Thursday, March 29, 2012

Vision with Being by Michele Nappi

Vision with Being: I awake in twilight. Still remembering. The casket I lay in with the golden cross upon my chest. I die to enter here. I recall being within a group, smiling. I see the woman standing in the center of this circle of healing. I see the spigot in her mouth, as they splash water on her face, gently, lovingly. I see Being smiling, holding up a hand-made nail as he says, “Like a nail.” 

As swimmers dare to lie face to the sky and water bears them, as hawks rest upon air and air sustains them, so would I learn to attain freefall, and float into Creator Spirit’s deep embrace, knowing no effort earns that all-surrounding grace. --Denise Levertov

Revelations come to me in visions as I dream the sleepers paradise. Leaving is like a death to reawaken here with the birth of flesh. I see the casket and know the air, fire, earth and water within my spirit. I see that all is sacred. I know this in my heart.  I carry the heavy golden cross upon by breast.  A symbol.  Make of it what you will, you say.

You speak to me of humility as I throw fits of childish gain. You say this is how clarity shows it’s face in the mirror. That this is the way of releasing. Rebuilding self upon these ancient blocks of rock. You talk to me in your all-knowing way as I writhe in pain. As I lay suffering at your feet. I beg I would give it all away to serve. Yet, I say not until I am ready, please. Am I ahead, behind, above or below? Am I ahead of my time in their reflection? I sob quietly. I cry out of one eye a tear, so that no one will see, keeping my face hidden.

Yet, I hear this is a shared journey. In order to expand my heart and soul, this is the road seemingly less traveled by. Don’t we always feel the loneliest in our misery? As if no one else has ever been on this path. Now to truly see how the journey into my suffering is the baptismal to set my feet upon free land.

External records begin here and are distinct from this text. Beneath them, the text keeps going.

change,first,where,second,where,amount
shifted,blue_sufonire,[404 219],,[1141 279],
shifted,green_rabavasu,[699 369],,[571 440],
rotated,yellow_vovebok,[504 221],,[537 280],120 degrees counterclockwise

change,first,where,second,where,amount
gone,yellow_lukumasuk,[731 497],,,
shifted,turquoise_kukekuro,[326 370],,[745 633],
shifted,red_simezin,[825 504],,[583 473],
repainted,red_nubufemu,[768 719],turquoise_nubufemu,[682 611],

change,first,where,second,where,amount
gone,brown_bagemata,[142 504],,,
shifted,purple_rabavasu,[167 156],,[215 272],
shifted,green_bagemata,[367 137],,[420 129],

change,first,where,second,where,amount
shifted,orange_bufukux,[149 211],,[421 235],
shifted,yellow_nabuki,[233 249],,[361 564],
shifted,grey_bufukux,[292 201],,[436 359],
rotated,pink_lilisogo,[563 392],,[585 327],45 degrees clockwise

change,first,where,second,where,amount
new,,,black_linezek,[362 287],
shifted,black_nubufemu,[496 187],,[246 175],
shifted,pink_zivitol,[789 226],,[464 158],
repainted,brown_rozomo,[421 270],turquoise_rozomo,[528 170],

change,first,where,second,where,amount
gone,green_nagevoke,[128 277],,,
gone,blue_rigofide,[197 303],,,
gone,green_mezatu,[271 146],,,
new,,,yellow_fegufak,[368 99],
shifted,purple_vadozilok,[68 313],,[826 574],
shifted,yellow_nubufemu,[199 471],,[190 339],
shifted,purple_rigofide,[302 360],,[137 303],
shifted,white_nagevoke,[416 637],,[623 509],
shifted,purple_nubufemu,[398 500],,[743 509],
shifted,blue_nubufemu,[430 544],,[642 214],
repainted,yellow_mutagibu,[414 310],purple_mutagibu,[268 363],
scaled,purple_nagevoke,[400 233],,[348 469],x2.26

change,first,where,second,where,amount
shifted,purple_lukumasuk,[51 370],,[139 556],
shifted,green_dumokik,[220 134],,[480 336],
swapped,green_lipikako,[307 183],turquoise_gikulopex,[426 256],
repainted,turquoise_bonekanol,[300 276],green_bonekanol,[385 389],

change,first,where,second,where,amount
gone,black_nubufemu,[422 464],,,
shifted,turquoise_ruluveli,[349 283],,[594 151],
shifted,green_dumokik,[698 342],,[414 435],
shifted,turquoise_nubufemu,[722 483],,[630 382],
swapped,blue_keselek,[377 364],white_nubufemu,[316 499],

Through my deep, sweet mourning I learn of great humility and tears flow freely from the eyes, splashing out in all directions upon my face and body. These are the stepping stones I walk upon in the clearing waters of my soul. These pains grow new and profound witness to my radiating heart of light.  My soul is cleansed and purified within my own pool’s reflection.

My spirit employs all that it can breathe in, holding the space for clarity. Releasing all in the last breath. I jump into the fire of crucifixion. I take the nail gladly to surrender. To be the compassionate one. To resurrect myself. To let go of duality, to go beyond.  To float in the waters. To soar with wings spread. To Be within your grace.